Material for the task:
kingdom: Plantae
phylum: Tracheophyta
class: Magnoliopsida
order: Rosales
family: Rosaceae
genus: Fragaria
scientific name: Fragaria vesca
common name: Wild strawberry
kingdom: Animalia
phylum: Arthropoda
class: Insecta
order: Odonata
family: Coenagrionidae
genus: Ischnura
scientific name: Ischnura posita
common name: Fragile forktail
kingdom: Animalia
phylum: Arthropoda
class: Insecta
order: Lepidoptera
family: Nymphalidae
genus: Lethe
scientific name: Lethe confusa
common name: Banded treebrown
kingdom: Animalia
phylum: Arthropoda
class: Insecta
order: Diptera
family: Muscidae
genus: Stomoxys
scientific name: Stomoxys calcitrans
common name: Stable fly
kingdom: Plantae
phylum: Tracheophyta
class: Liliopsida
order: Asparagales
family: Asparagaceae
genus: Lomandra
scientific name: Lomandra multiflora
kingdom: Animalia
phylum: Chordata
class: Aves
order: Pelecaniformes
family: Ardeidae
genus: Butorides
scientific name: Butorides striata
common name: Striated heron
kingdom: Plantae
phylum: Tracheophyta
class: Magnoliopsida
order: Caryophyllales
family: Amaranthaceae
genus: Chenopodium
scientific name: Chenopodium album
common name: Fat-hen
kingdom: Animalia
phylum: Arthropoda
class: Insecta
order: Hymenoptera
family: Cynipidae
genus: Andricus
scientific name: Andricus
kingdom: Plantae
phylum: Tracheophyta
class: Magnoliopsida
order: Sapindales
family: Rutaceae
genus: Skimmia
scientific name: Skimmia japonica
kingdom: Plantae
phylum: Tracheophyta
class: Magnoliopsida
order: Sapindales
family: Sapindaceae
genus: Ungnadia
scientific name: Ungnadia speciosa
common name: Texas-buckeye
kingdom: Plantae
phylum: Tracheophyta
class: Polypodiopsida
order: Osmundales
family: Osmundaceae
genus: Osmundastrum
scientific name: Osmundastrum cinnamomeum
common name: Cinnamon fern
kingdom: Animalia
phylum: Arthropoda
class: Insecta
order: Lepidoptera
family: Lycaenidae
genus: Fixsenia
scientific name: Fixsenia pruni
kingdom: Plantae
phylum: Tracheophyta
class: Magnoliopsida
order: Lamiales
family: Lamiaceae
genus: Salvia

Description of the task:
Write out again every line of the entries above, without changing a word, from the first kingdom line through the final genus line.

Written reply:
kingdom: Plantae
phylum: Tracheophyta
class: Magnoliopsida
order: Rosales
family: Rosaceae
genus: Fragaria
scientific name: Fragaria vesca
common name: Wild strawberry
kingdom: Animalia
phylum: Arthropoda
class: Insecta
order: Odonata
family: Coenagrionidae
genus: Ischnura
scientific name: Ischnura posita
common name: Fragile forktail
kingdom: Animalia
phylum: Arthropoda
class: Insecta
order: Lepidoptera
family: Nymphalidae
genus: Lethe
scientific name: Lethe confusa
common name: Banded treebrown
kingdom: Animalia
phylum: Arthropoda
class: Insecta
order: Diptera
family: Muscidae
genus: Stomoxys
scientific name: Stomoxys calcitrans
common name: Stable fly
kingdom: Plantae
phylum: Tracheophyta
class: Liliopsida
order: Asparagales
family: Asparagaceae
genus: Lomandra
scientific name: Lomandra multiflora
kingdom: Animalia
phylum: Chordata
class: Aves
order: Pelecaniformes
family: Ardeidae
genus: Butorides
scientific name: Butorides striata
common name: Striated heron
kingdom: Plantae
phylum: Tracheophyta
class: Magnoliopsida
order: Caryophyllales
family: Amaranthaceae
genus: Chenopodium
scientific name: Chenopodium album
common name: Fat-hen
kingdom: Animalia
phylum: Arthropoda
class: Insecta
order: Hymenoptera
family: Cynipidae
genus: Andricus
scientific name: Andricus
kingdom: Plantae
phylum: Tracheophyta
class: Magnoliopsida
order: Sapindales
family: Rutaceae
genus: Skimmia
scientific name: Skimmia japonica
kingdom: Plantae
phylum: Tracheophyta
class: Magnoliopsida
order: Sapindales
family: Sapindaceae
genus: Ungnadia
scientific name: Ungnadia speciosa
common name: Texas-buckeye
kingdom: Plantae
phylum: Tracheophyta
class: Polypodiopsida
order: Osmundales
family: Osmundaceae
genus: Osmundastrum
scientific name: Osmundastrum cinnamomeum
common name: Cinnamon fern
kingdom: Animalia
phylum: Arthropoda
class: Insecta
order: Lepidoptera
family: Lycaenidae
genus: Fixsenia
scientific name: Fixsenia pruni
kingdom: Plantae
phylum: Tracheophyta
class: Magnoliopsida
order: Lamiales
family: Lamiaceae
genus: Salvia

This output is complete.